NOTE: This post assumes you are acquainted with basics of Reinforcement Learning

link to the paper

Introduction

All the learning Algorithms have the same objective - to reach the optima (usually in finite amount of time). However there can be multiple optima and multiple ways in which it can be done. We can directly have an algorithm converge to an optima or track the best possible solution. Depending upon the type of setting in which we are in the performance of both might vary. The usual trend is to use the former for stationary envts and the latter for non-stationary ones, But this paper by \textbf{Richard S. Sutton} emphasises the importance of tracking in general by showing 3 stationary cases (\textit{temporally coherent}) in which tracking outperforms a converging algorithm

Setup

They start of assuming that the data comes from a system with evolving states and hence, the usual IID assumption doesn’t hold. \textbf{Temporal Coherence} here refers to being similar in nearby time states. The first example which was demonstrated is Black and White world. It basically is a system with circular states \((S0,S1...S19)\) and a value 0 or 1 assigned (not exactly random (eg. \(S0-S10 \rightarrow 0\) and \(S11-S19 \rightarrow 1\))) to each state. The agent either observes the value or moves left or right (eg. \(p(observe) = 0.5\), \(p(left) = 0.25\), \(p(right) = 0.25\)). So, it’s a random walk with random observation.

Objective

The objective is to predict the observed value (\(z_{t}\)) using a single scalar parameter and all the state values \(x_{t} = 1\). The usual logistic regression loss over this yields an optima for prediction \(y_t = 0.5\) (Due to the walk and observation distn and circular states over a enough observations). They show that when tracking is done ie the update \(w_{t+1} = w_{t} + \alpha\delta_{t}x_{t}; \delta_{t}=z_{t}-y_{t}\) while execution (Not to be confused with usual training update rule), for a certain values of \(\alpha\) they get lower loss compared to the optima given by usual training method.
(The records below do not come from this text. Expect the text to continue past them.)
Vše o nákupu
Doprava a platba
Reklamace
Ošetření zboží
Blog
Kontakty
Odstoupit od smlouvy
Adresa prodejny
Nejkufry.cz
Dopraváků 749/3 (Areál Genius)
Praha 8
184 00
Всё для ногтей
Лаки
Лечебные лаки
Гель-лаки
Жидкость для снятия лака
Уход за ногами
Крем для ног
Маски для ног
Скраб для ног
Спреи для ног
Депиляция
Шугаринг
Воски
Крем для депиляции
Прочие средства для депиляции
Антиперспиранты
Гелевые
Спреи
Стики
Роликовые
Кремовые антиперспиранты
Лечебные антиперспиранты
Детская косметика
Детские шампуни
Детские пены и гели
They claim that the choice of \(\alpha\) depends on the degree of coherence in the envt (They show by changing the p(observe)), which sounds plausible.

Selfplay Example

The second example is 5\(\times\)5 Go which is a bit more complex than the previous case. A linear function is used to approximate the value function over states. Both the converging agent and the tracking agent are trained using \(TD(0)\). They trained them offline, online using selfplay resp. Also the training favors the converging agent a bit interm’s of experience, But still the tracking agent’s wins are more than converging agent’s. They also demonstrate an example in which even with increasing informativeness in input features the tracking agent learns a better strategy compared to the other one.

Meta Learning and tracking

The final example tries to answer if a proper \(\alpha\) could be learnt in first case. They use a meta-learning algorithm IDBD (Incremental delta-bar-delta) which parametrizes step-size \(\alpha\) with a new parameter \(\beta\), \(\alpha_{t}^{i} = e^{\beta_{t}^{i}}\). And \(\beta\) is updated using a meta-learning rate \(\mu\). So, the update equation for the \(\beta\) is \(\beta_{t+1}^{i}= \beta_{t}^{i} - \mu \frac{\partial L_{t}}{\partial \beta_{t}^{i}}\). The derivative is evaluated using chain rule. Over all update rule still remains of the same form as before except we have a new term \(\beta\) and it’s update rule is modified as \(\beta_{t+1} = \beta_{t} + \mu \delta x_{t}h_{t}\) where, \(h_{t} = \frac{\partial w_{t}}{\partial \beta_{t}}\) and it is updated accordingly. They show that over a series of extensive experiments the \(\alpha\) converges to a value around \(4.5-5\) which is nearer to the one at which lowest loss is obtained in the first case. They have also constructed a case of non-coherent black and white problem and solved it with and without IBDB. In this case the effect of meta-learning is negligible they conclude by saying this observation might be useful for meta-learning research (may be a route to resolve methodological problem)

My Views

  1. While this paper presents an overall nice view on tracking and it’s use in temporally coherent worlds, I however think using a simple black and white example to make the third point isn’t enough.

  2. Also, the given examples, both black and white and GO use only linear functions will this behaviour be same in the case of non-linear mappings? I think the substantial performance gain of using tracking over an converging solution decreases or the scenario might be even reversed incase of non-linear function spaces.

  3. This paper made me think into a different direction of what meta-learning might indicate ie from function optimisation and differential equations point of view. In optimisation course we were taught the general update rule for optimising a function f (in non-stochastic setting) is given by \(x(k+1) = x(k)+a(k)h(x(k))\) where \(a(k)\) is the update step size and \(x(k)\) is iterate. For a proper update step This is equivalent to finding the solution for the differential equation which is given by \(\dot{x}(t) = h(x(t))\) with a certain intial value. Now the question arises what happens in meta learning? The update step would be the same but the sequence \(a(k)\) itself has an update rule and hence follows a new differential equation. Can we make something out of that differential equation?

To-Do

  • Format properly
  • Include Images